- [Dataset excerpts]:
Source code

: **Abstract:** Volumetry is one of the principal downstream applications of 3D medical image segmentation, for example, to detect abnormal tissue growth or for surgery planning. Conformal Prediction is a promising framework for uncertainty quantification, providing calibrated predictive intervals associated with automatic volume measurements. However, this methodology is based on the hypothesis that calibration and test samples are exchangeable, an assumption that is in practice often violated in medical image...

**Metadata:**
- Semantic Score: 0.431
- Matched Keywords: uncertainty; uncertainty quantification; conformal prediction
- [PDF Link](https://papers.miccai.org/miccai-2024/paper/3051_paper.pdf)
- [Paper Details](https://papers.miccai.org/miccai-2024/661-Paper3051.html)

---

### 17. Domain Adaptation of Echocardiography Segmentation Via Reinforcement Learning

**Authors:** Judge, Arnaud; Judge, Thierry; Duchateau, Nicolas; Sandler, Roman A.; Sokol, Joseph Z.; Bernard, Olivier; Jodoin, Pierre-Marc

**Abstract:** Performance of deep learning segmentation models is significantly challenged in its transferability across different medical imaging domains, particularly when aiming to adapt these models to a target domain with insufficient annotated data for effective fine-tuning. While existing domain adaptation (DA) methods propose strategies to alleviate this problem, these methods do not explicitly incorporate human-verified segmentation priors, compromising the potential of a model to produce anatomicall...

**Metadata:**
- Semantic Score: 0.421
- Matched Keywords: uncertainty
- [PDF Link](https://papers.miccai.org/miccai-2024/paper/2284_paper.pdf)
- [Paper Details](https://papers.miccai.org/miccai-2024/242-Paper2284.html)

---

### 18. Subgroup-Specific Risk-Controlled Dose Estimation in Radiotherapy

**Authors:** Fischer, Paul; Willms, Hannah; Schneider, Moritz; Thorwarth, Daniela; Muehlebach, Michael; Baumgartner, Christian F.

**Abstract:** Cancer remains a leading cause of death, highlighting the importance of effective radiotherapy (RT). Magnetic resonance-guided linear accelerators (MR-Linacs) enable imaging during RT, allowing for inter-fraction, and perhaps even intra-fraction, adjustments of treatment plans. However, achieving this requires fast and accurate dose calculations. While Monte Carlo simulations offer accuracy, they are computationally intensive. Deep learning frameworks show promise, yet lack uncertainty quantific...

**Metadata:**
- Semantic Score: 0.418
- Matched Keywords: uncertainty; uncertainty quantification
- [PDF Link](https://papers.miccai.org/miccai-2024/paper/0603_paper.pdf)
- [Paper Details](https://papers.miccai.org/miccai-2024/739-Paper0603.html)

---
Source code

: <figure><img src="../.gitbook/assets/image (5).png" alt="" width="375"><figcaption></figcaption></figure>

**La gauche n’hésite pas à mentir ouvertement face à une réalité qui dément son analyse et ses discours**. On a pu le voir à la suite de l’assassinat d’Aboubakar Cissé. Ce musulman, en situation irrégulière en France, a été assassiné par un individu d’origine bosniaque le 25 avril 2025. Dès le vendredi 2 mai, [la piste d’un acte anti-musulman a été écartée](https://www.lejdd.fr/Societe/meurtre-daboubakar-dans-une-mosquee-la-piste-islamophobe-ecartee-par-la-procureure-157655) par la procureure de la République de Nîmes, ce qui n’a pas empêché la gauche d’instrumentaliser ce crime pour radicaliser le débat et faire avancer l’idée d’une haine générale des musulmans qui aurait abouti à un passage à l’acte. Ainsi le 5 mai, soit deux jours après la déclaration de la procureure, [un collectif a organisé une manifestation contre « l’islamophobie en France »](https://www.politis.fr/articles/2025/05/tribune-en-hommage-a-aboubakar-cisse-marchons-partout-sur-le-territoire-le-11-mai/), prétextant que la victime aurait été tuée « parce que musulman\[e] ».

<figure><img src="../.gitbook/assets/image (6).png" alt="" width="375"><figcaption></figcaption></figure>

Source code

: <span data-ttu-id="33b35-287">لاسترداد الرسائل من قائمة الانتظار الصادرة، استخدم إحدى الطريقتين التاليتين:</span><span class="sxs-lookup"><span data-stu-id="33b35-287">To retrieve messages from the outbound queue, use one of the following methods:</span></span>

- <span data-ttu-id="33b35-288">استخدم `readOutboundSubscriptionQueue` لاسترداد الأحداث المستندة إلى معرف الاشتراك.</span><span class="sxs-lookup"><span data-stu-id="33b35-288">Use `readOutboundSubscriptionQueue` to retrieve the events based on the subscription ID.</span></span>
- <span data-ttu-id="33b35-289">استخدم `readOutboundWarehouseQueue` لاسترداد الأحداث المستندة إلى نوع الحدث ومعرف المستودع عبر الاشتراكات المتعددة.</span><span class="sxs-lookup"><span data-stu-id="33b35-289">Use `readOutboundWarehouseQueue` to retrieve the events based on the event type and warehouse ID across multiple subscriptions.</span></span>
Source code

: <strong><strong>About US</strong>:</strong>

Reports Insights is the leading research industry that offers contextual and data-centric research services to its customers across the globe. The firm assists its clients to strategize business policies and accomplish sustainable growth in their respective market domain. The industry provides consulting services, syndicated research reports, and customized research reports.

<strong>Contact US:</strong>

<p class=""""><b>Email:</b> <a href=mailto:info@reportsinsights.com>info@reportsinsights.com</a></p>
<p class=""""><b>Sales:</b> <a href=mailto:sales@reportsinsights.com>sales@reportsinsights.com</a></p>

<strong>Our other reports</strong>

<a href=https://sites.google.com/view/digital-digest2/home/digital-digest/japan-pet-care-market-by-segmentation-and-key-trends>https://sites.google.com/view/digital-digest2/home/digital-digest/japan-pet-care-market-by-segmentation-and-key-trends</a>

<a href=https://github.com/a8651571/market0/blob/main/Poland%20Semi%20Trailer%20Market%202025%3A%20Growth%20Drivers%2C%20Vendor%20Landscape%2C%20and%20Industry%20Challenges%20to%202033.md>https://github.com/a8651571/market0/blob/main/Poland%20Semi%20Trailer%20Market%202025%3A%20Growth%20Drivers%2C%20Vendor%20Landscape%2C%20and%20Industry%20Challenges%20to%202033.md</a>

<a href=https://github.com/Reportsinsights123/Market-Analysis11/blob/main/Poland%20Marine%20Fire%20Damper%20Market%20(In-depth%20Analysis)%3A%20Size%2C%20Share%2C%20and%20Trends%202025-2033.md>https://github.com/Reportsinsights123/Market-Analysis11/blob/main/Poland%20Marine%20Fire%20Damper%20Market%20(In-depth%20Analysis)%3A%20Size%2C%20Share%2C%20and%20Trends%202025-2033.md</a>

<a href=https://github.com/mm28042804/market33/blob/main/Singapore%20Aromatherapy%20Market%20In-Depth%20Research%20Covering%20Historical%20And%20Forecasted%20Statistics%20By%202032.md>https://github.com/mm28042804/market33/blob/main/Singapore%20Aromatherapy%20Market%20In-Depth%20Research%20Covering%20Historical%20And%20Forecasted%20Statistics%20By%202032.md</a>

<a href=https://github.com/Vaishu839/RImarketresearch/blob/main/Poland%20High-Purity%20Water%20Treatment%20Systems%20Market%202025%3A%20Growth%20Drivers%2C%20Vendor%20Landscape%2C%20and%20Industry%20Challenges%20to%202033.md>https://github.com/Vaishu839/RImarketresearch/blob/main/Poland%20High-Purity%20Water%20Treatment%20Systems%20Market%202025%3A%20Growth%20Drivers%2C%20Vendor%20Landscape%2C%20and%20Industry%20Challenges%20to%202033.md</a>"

- [Exercise objective]: Pull out every line in the data above that contains the string "papers".

- [Result of this task]:
- [PDF Link](https://papers.miccai.org/miccai-2024/paper/3051_paper.pdf)
- [Paper Details](https://papers.miccai.org/miccai-2024/661-Paper3051.html)
- [PDF Link](https://papers.miccai.org/miccai-2024/paper/2284_paper.pdf)
- [Paper Details](https://papers.miccai.org/miccai-2024/242-Paper2284.html)
- [PDF Link](https://papers.miccai.org/miccai-2024/paper/0603_paper.pdf)
- [Paper Details](https://papers.miccai.org/miccai-2024/739-Paper0603.html)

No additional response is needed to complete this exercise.